▶ **Study material**
────
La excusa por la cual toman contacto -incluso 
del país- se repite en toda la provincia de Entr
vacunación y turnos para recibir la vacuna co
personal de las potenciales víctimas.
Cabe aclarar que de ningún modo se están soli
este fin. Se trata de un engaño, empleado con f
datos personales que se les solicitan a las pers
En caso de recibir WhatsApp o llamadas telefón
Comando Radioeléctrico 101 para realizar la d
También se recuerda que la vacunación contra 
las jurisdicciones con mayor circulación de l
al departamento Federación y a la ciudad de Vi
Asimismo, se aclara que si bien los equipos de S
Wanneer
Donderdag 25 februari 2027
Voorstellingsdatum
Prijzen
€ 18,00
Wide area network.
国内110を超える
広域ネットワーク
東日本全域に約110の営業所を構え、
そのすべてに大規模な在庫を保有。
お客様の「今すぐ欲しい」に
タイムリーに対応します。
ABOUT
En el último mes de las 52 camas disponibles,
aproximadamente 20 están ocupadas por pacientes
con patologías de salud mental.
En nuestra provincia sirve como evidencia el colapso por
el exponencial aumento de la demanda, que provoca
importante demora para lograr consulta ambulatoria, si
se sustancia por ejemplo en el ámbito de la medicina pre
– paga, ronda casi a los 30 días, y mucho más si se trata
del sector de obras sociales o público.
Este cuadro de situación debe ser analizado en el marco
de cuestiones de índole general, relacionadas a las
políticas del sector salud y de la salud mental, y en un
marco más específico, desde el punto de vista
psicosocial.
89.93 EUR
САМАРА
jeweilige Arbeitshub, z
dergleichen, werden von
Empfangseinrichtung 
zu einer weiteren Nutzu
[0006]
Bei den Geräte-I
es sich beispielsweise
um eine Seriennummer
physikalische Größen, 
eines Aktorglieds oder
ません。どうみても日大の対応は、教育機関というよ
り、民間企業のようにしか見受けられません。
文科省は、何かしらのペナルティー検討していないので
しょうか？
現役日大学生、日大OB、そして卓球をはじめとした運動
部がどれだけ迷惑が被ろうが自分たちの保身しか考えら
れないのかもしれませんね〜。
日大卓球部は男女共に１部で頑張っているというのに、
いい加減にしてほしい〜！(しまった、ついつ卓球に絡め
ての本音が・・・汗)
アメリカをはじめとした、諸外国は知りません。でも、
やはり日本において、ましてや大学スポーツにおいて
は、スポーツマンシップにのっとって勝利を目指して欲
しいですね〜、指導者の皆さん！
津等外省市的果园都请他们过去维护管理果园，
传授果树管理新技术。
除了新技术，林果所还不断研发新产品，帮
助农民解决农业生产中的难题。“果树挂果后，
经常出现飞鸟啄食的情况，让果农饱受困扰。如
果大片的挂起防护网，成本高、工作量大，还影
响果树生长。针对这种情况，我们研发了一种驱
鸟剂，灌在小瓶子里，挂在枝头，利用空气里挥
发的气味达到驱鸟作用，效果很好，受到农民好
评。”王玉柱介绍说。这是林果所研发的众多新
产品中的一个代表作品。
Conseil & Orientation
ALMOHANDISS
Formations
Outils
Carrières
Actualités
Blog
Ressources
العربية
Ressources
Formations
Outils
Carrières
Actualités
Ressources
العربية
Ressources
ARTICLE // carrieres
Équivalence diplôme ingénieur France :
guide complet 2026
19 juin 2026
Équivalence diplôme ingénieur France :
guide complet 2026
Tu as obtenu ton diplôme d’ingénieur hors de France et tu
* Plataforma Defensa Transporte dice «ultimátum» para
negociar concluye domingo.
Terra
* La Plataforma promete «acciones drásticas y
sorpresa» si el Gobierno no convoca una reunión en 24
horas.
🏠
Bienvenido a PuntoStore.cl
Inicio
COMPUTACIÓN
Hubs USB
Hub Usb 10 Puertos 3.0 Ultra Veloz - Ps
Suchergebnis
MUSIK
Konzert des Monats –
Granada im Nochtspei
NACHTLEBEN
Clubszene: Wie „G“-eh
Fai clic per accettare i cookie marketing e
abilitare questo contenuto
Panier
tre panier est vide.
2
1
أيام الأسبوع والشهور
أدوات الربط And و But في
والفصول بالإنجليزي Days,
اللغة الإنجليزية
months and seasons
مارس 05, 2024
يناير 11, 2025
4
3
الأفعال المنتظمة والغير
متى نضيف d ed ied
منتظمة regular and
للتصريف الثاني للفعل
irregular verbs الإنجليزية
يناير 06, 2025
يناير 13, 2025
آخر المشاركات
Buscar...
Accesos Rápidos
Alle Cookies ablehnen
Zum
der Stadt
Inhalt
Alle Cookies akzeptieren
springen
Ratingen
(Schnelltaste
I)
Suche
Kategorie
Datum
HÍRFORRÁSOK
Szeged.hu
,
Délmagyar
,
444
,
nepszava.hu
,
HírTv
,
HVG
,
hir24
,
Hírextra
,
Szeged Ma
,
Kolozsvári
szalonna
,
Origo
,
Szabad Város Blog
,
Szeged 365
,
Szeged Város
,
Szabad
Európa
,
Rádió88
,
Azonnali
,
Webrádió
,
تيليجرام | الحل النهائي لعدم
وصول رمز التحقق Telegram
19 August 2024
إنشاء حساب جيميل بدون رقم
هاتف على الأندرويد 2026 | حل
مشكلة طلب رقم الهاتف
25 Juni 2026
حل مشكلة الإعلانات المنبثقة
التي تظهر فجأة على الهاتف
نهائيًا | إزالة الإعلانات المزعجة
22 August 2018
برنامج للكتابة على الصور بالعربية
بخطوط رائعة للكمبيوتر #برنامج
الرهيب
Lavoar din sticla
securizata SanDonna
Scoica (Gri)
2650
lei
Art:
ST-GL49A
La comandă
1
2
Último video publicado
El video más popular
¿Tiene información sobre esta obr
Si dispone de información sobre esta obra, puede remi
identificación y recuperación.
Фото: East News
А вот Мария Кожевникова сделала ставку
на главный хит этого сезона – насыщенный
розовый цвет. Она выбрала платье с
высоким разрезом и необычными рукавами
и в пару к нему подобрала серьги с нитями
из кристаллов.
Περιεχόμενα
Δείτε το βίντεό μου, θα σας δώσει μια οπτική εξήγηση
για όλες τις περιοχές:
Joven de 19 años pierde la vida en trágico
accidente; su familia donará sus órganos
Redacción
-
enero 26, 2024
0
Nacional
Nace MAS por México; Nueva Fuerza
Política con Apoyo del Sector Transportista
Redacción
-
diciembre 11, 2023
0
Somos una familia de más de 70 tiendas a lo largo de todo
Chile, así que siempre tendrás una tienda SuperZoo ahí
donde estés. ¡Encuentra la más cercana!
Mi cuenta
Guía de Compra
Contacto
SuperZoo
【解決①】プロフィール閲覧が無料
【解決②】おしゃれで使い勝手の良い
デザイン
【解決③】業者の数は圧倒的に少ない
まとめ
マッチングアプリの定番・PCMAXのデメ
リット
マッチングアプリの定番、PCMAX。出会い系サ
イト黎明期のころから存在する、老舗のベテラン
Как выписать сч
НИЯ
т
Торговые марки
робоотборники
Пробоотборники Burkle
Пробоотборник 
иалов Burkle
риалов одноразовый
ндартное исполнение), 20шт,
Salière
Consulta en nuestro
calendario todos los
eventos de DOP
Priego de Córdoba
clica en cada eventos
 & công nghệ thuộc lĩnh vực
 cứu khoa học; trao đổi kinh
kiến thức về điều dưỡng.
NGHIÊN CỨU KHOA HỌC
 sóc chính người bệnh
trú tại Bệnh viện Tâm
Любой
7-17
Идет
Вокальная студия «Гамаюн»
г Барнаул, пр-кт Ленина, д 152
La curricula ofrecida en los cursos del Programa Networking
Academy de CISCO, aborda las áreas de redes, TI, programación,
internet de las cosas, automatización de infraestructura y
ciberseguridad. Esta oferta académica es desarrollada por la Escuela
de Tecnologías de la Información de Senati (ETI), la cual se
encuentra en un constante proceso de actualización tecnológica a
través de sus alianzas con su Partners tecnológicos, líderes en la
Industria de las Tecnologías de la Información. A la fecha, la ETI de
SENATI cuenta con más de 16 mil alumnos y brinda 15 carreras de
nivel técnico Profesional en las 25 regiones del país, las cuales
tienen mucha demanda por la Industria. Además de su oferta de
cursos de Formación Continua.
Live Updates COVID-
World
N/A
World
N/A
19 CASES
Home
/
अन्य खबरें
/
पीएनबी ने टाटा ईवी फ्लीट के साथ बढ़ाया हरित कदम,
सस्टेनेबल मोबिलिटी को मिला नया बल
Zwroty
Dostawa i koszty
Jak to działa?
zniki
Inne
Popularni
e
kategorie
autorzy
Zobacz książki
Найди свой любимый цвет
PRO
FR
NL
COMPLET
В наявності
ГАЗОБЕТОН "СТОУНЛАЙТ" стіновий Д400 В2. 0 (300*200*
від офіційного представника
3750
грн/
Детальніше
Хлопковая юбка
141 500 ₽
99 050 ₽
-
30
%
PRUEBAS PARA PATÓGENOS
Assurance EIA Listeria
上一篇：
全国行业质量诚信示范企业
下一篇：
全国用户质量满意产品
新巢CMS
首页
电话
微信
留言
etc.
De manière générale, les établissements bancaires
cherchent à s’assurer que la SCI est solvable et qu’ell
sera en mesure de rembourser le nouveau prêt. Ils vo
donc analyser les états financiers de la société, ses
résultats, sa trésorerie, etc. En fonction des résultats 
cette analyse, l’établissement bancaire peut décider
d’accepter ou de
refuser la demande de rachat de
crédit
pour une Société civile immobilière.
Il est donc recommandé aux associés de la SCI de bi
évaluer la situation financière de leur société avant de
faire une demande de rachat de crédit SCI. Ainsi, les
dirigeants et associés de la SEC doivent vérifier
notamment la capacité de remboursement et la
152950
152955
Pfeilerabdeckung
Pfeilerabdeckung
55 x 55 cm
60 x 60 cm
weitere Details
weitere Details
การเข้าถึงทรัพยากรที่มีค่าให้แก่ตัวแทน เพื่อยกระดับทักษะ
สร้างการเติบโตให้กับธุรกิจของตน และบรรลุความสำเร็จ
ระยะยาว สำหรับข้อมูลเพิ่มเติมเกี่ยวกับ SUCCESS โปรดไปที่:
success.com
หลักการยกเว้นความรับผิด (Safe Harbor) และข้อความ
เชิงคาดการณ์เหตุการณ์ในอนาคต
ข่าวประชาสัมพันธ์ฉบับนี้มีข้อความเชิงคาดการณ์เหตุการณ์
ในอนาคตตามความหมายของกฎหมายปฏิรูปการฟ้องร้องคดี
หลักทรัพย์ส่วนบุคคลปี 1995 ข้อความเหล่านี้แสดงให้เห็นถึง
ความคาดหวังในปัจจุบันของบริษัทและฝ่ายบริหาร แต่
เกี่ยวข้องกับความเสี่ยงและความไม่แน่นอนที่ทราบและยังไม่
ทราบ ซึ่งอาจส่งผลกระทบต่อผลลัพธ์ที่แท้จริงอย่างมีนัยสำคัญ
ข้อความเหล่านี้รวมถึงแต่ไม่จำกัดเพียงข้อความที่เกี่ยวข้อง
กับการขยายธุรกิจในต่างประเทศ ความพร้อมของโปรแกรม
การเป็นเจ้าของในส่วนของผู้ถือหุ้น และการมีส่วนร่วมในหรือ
────
▶ **Problem requirements**
Exactly as they appear, retype the lines from the start of the records through the line containing "se sustancia por".

▶ **Written response**
La excusa por la cual toman contacto -incluso 
del país- se repite en toda la provincia de Entr
vacunación y turnos para recibir la vacuna co
personal de las potenciales víctimas.
Cabe aclarar que de ningún modo se están soli
este fin. Se trata de un engaño, empleado con f
datos personales que se les solicitan a las pers
En caso de recibir WhatsApp o llamadas telefón
Comando Radioeléctrico 101 para realizar la d
También se recuerda que la vacunación contra 
las jurisdicciones con mayor circulación de l
al departamento Federación y a la ciudad de Vi
Asimismo, se aclara que si bien los equipos de S
Wanneer
Donderdag 25 februari 2027
Voorstellingsdatum
Prijzen
€ 18,00
Wide area network.
国内110を超える
広域ネットワーク
東日本全域に約110の営業所を構え、
そのすべてに大規模な在庫を保有。
お客様の「今すぐ欲しい」に
タイムリーに対応します。
ABOUT
En el último mes de las 52 camas disponibles,
aproximadamente 20 están ocupadas por pacientes
con patologías de salud mental.
En nuestra provincia sirve como evidencia el colapso por
el exponencial aumento de la demanda, que provoca
importante demora para lograr consulta ambulatoria, si
se sustancia por ejemplo en el ámbito de la medicina pre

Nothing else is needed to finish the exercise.